O cantor e também escritor disse que a fonte inspiradora foi a canção “O velho Francisco”, de 1987. “Ouvi uma canção minha que estava meio esquecida, não lembrava, e tinha uma coisa desse delírio do velho, a narrativa de um velho a contar uma história com seus lapsos de memória, com as suas repetições, com os seus esquecimentos, com as suas fixações”.

E foi neste tipo de narrativa, a partir de um velho centenário com uma “memória remota mais presente do que a memória recente encontrei o meu narrador, por causa da história da música eu quis mantê-lo vivo”, realçou.

Chico Buarque referiu ainda que o seu romance não é histórico, “mas é um romance de um homem centenário que tem as suas lembranças de infância que remetem a 1910, 1915. São as memórias que o leva cada vez mais longe, no Brasil do império e no Brasil colônia”.

Neste livro, o passado e o presente são dispostos de forma desordenada e não-cronológica. Isso, segundo Buarque de Hollanda, é uma forma “interessante de criar momentos de tensão e de contrastes”.

“A história parte do presente porque está situada no hoje e as memórias dele e da família remontam até o começo do século XIX”, disse.

Quanto à dificuldade de encontrar uma “voz narrativa”, Chico Buarque disse não ter sido fácil, mas criou uma certa empatia pelo narrador e no final do livro foi difícil “despir-se”.
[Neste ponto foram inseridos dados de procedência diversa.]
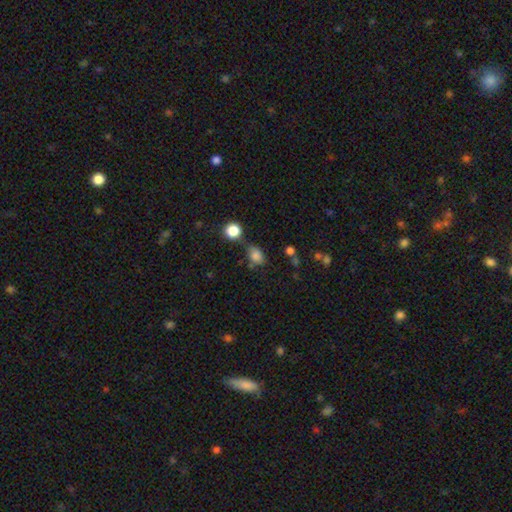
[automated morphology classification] A smooth galaxy with no disk features (80%) that is in between round and cigar-shaped (62%). Merging: none (56%).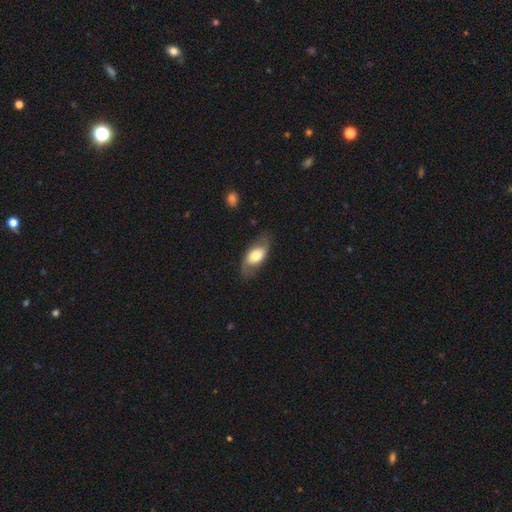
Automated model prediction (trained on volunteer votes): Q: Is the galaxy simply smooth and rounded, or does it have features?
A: featured or disk — 49%.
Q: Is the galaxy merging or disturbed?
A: none — 72%.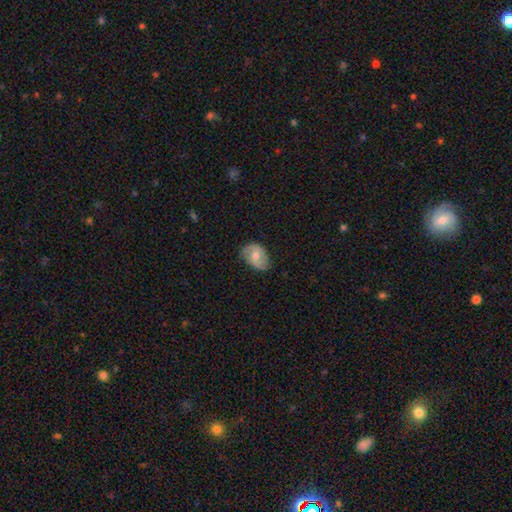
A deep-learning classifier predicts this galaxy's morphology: This is possibly a featured or disk galaxy (48%). Merging: likely none (66%).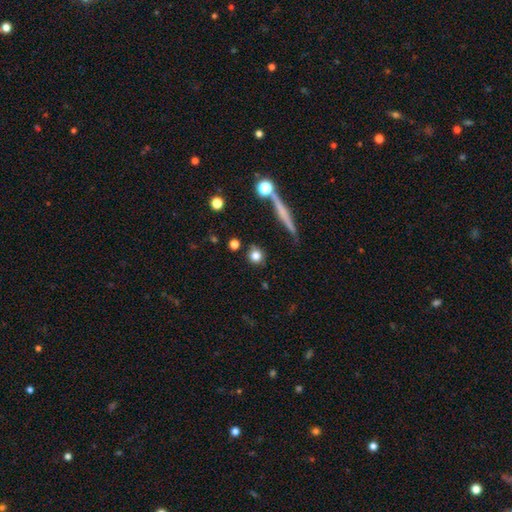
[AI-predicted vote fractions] This appears to be a smooth galaxy with no disk features (77%) that is round (89%). Merging: none (83%).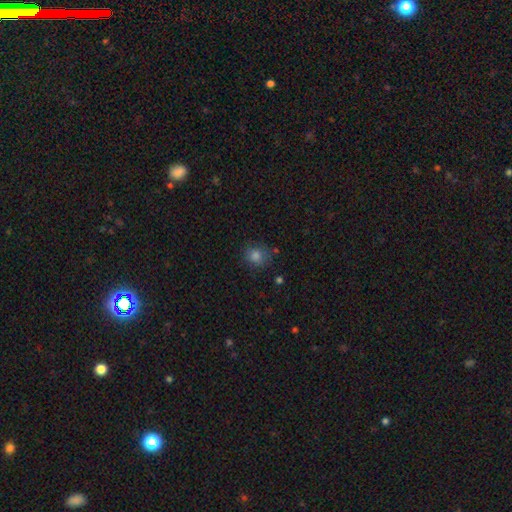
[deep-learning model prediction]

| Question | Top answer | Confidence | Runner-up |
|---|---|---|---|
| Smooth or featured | smooth | 80% | star or artifact (14%) |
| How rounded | round | 78% | in between (21%) |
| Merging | none | 78% | minor disturbance (15%) |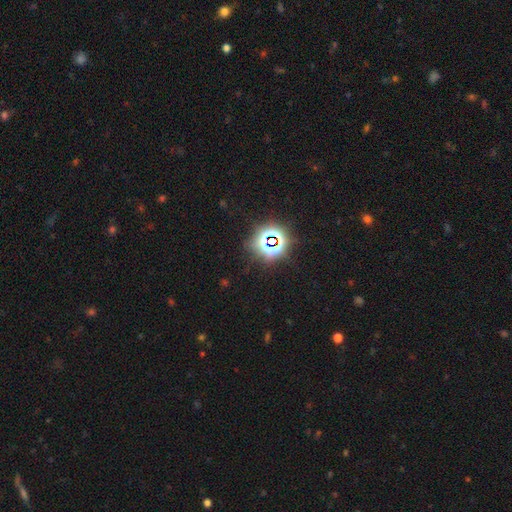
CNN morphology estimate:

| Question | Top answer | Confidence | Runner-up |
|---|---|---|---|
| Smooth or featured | star or artifact | 80% | smooth (13%) |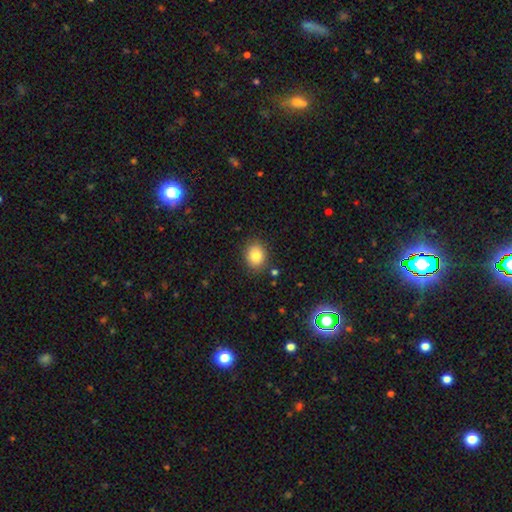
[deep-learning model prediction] Overall: smooth (83%). How rounded: round (54%; in between 46%). Merging: none (86%).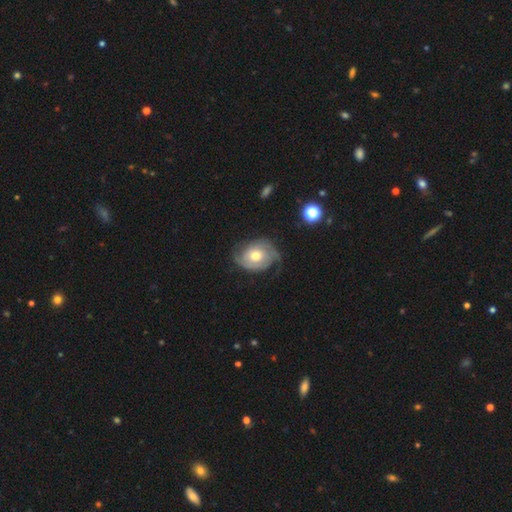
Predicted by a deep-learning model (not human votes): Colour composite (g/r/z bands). It shows a featured or disk galaxy (77%) with no bar (74%), 2 (72%) tight (43%) spiral arms (93%) and a moderate central bulge (74%). Merging: none (64%).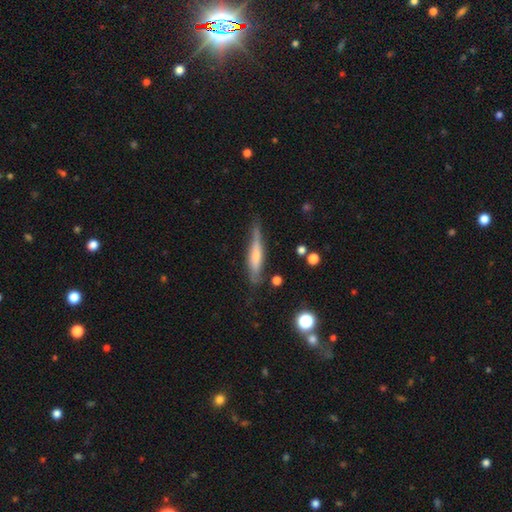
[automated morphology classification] smooth_or_featured: featured or disk (p=0.52) [alt: smooth p=0.41]
disk_edge_on: yes (p=0.91) [alt: no p=0.09]
merging: none (p=0.73) [alt: minor disturbance p=0.20]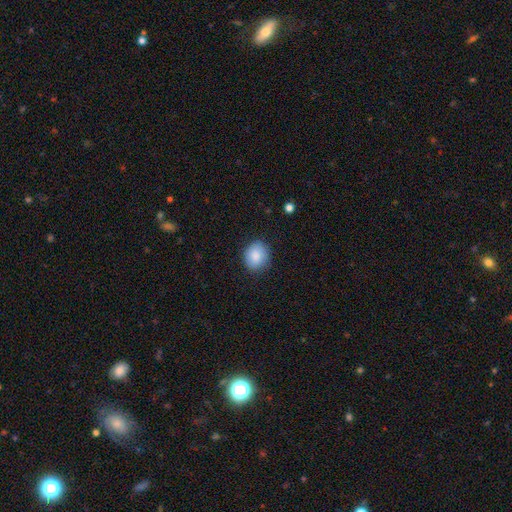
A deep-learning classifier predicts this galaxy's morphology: This appears to be a smooth galaxy with no disk features (86%) that is round (64%). Merging: none (85%).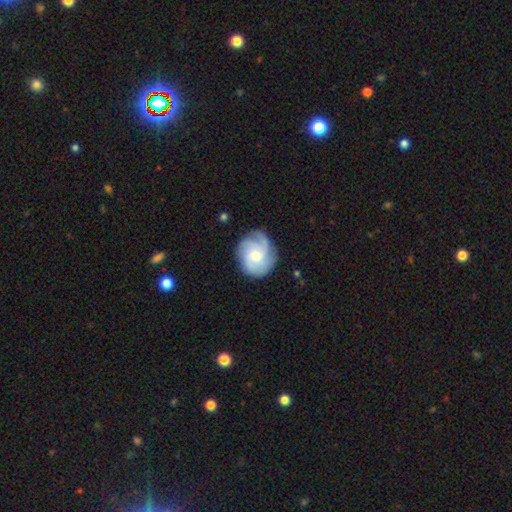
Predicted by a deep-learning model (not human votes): Smooth or featured: featured or disk — 73% (smooth — 20%)
Edge-on disk: no — 98% (yes — 2%)
Bar: no — 72% (weak — 25%)
Spiral arms: yes — 95% (no — 5%)
Spiral winding: tight — 49% (medium — 38%)
Spiral arm count: 3 — 32% (can't tell — 24%)
Bulge size: small — 48% (moderate — 47%)
Merging: none — 76% (minor disturbance — 17%)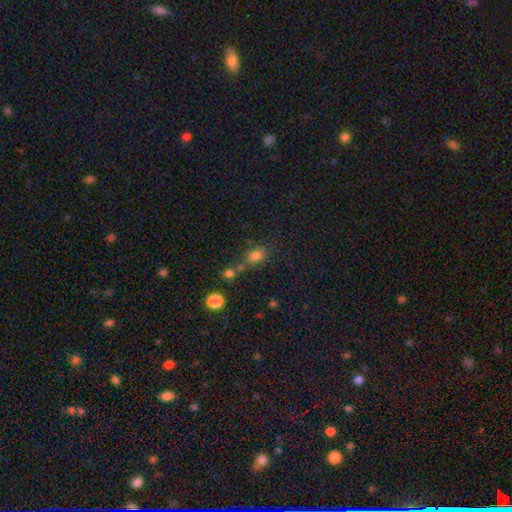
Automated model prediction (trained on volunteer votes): smooth_or_featured: smooth (p=0.77) [alt: star or artifact p=0.16]
how_rounded: in between (p=0.67) [alt: round p=0.30]
merging: none (p=0.57) [alt: merger p=0.21]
“Depois que entra e fica aquela voz narrativa, foi um ano e meio sendo aquela voz, sendo um pouco aquela pessoa, um sujeito com todos esses problemas, preconceitos. Ele faz parte da tua vida, é teu parente mais velho. Depois é difícil se despir. Ele entra e tem dificuldade para sair”, explicou.

Sobre o trabalho de condensação histórica e concisão no texto ao falar de muitas situações em poucas páginas, Chico admitiu que escreve “muito devagar”.

“Eu escrevo para ler, gosto muito mais de ler do que de escrever, escrever é uma chatice. Até metade do livro, todo o dia antes de começar a escrever eu lia o livro desde o começo. O livro tem 200 páginas, mas se descontar as vezes que o sujeito repete as suas histórias, vai ficar com 20 páginas. É um livro realmente muito conciso”, sublinhou, em tom irónico.

Além de ter falado pela primeira vez em público sobre a obra, Buarque fez uma sessão de autógrafos para o seu quarto romance.

Em 1991, Chico Buarque publicou “Estorvo”, quatro anos depois “Benjamin” e “Budapeste” em 2004. Foi galardoado com o Prémio Jabuti de melhor romance e melhor livro, o mais tradicional e importante prémio literário do Brasil, pelas obras "Estorvo" e "Budapeste".